So, you’re in a bar, or on a bus, or grabbing a coffee, something like that – and that guy that kept grinning at you like a deranged werewolf decides to saunter on over, say hello, and strike up a highly unwanted flirtatious conversation. No matter how many hints you drop, he persists in trying to win you over – so what do you do?
Well, you could always take a cue from female dragonflies, who have come up with a rather effective way off putting off overly aggressive male suitors. When push comes to shove, they plummet to the ground, spasm around a bit, then play dead.
Writing in the journal Ecology, Rassim Khelifa – an entomologist from the University of Zurich with a penchant for the hovering critters – describes this as an “extreme sexual conflict resolution,” which we suppose is fair enough. Desperate times call for desperate measures, though.
Recounting a tale of the time he first saw this unusual behavior back in 2015, he explained how a male moorland hawker dragonfly was chasing after a female for a prolonged period of time. Eventually, the female suddenly spiraled down to the floor, crashed with quite the thump, and remained there.
“The male hovered above the female for a couple seconds and then left,” Khelifa writes in his study. “I expected that the female could be unconscious or even dead after her crash landing, but she surprised me by flying away quickly as I approached.”

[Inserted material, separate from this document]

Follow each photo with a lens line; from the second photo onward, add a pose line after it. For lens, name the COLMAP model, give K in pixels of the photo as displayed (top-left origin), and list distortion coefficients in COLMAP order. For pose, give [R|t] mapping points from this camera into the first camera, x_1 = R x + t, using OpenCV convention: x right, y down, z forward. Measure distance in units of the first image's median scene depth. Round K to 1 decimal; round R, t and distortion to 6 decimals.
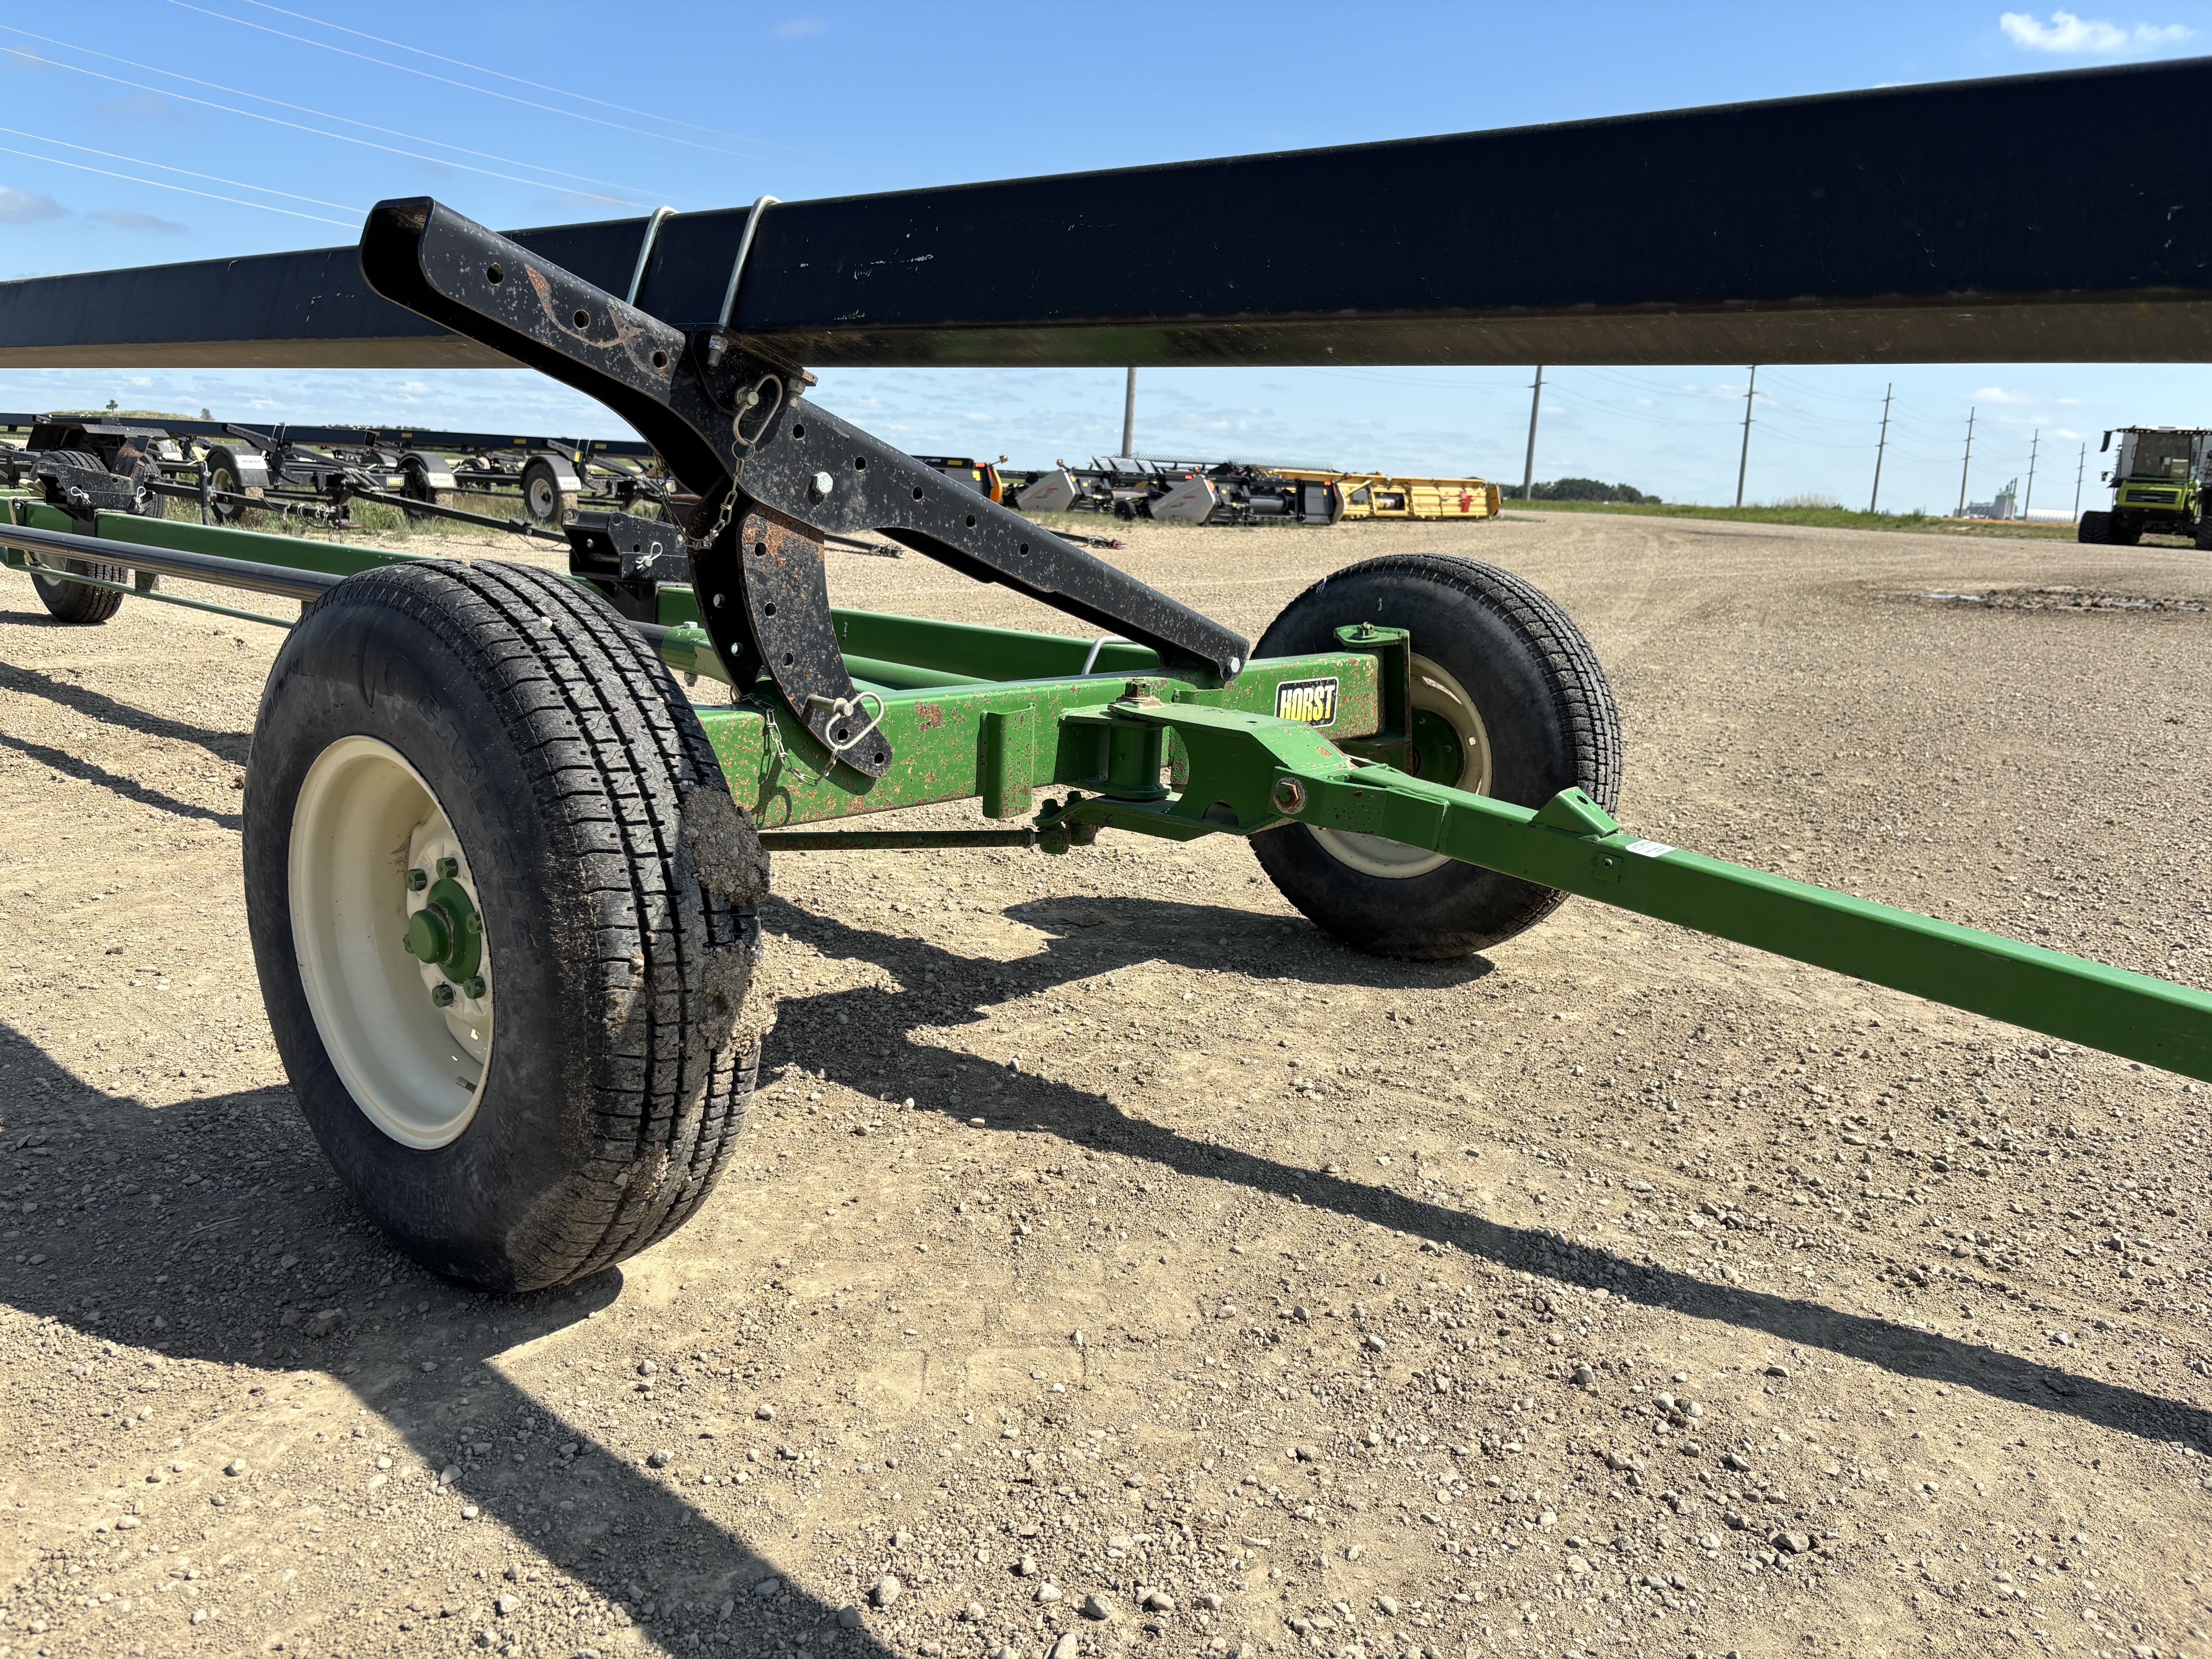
lens RADIAL K [[1689.3, 0, 1104.1], [0, 1689.3, 832.3], [0, 0, 1]] dist [-0.030075, 0.011262]
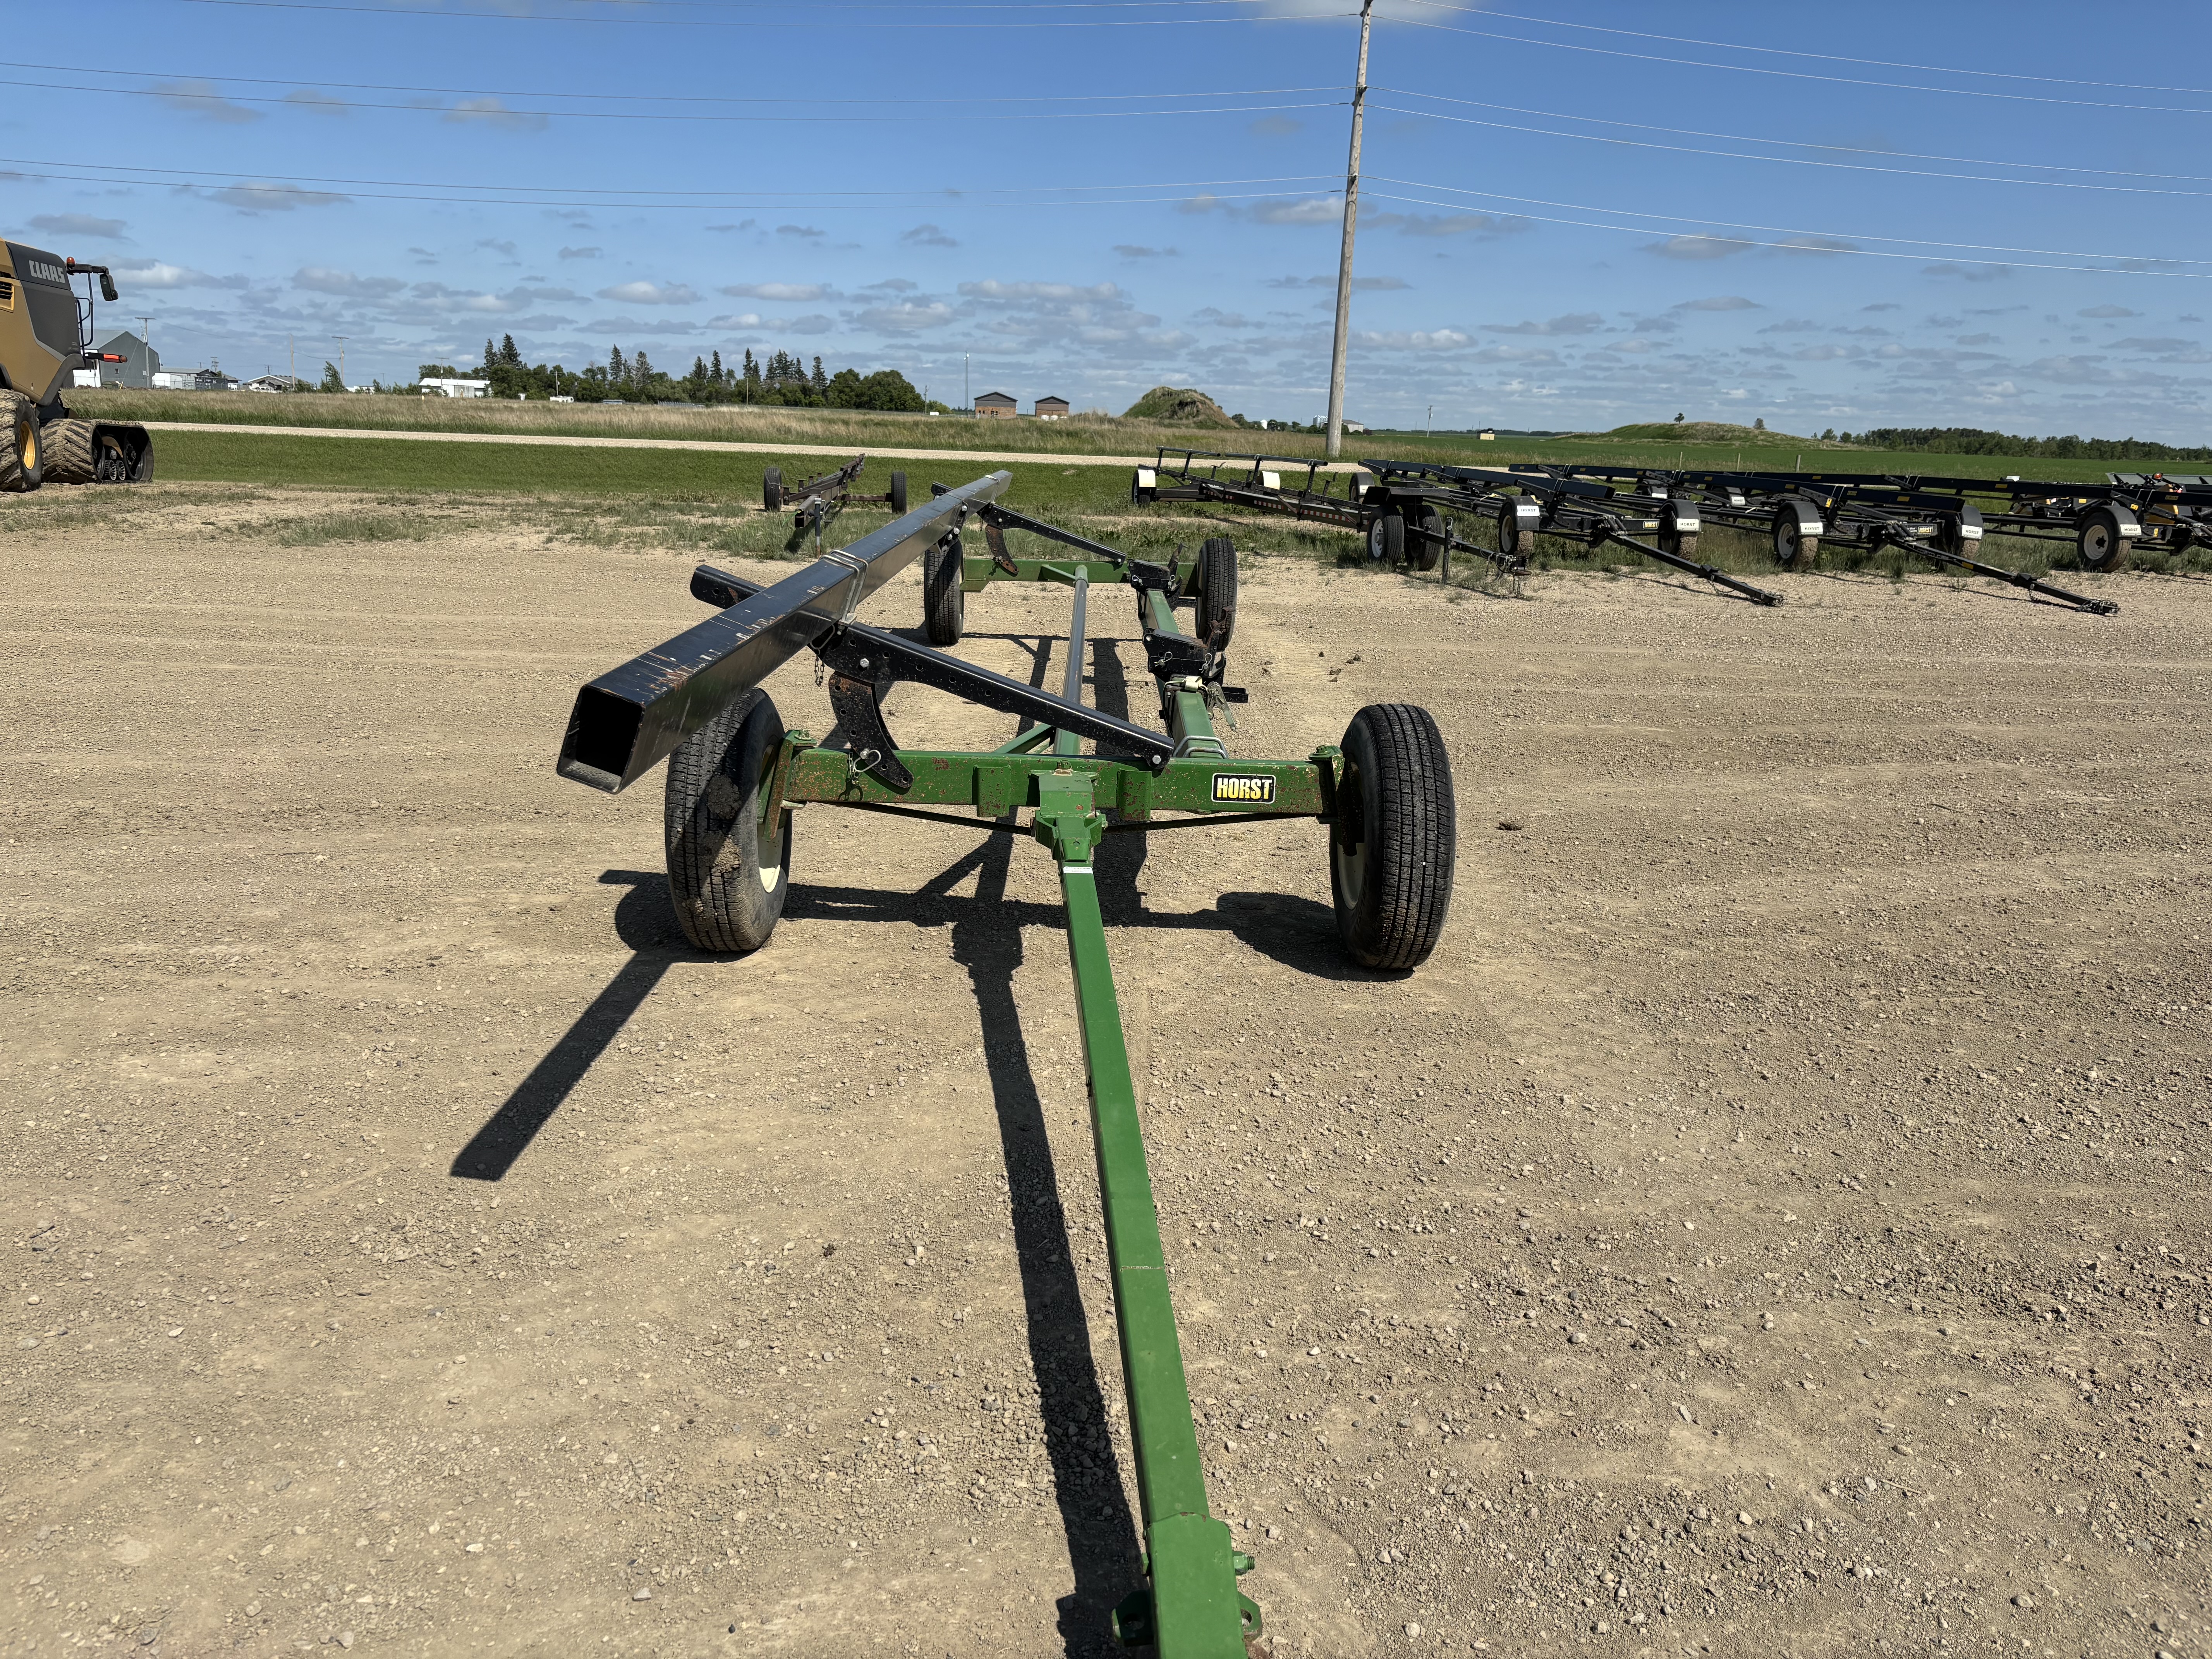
lens RADIAL K [[1689.3, 0, 1109.2], [0, 1689.3, 829.5], [0, 0, 1]] dist [-0.030075, 0.011262]
pose [[0.635389, 0.154642, -0.756549, 1.253562], [-0.152216, 0.985601, 0.073623, -0.132095], [0.757041, 0.068380, 0.649780, -0.191052]]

“The question arose: did she just trick that male? Did she fake death to avoid male harassment?”
The stages of avoiding overly aggressive men - dragonfly version. Khelifa, 2017/Ecology
In the 72 hours since, he observed 27 other incidences of this behavior, with 21 of them being successful. He suspects it only takes place in areas that are relatively saturated in dragonflies, and where the competition for females is particularly intense.
Faking death has been seen in other animals, of course, but it’s normally because they’re trying to avoid predators, not to evade pestering potential mates.
According to Khelifa, this would probably be “the fifth in the animal kingdom after a nuptial gift-giving spider, two species of robber fly, and a European mantis” that fakes death in order to escape harassment.
Admittedly, although feigning death as a human female to avoid a particularly irritating human male may prove to be effective in the short-term, you may cause quite the commotion among other passersby who genuinely think that you might be dead.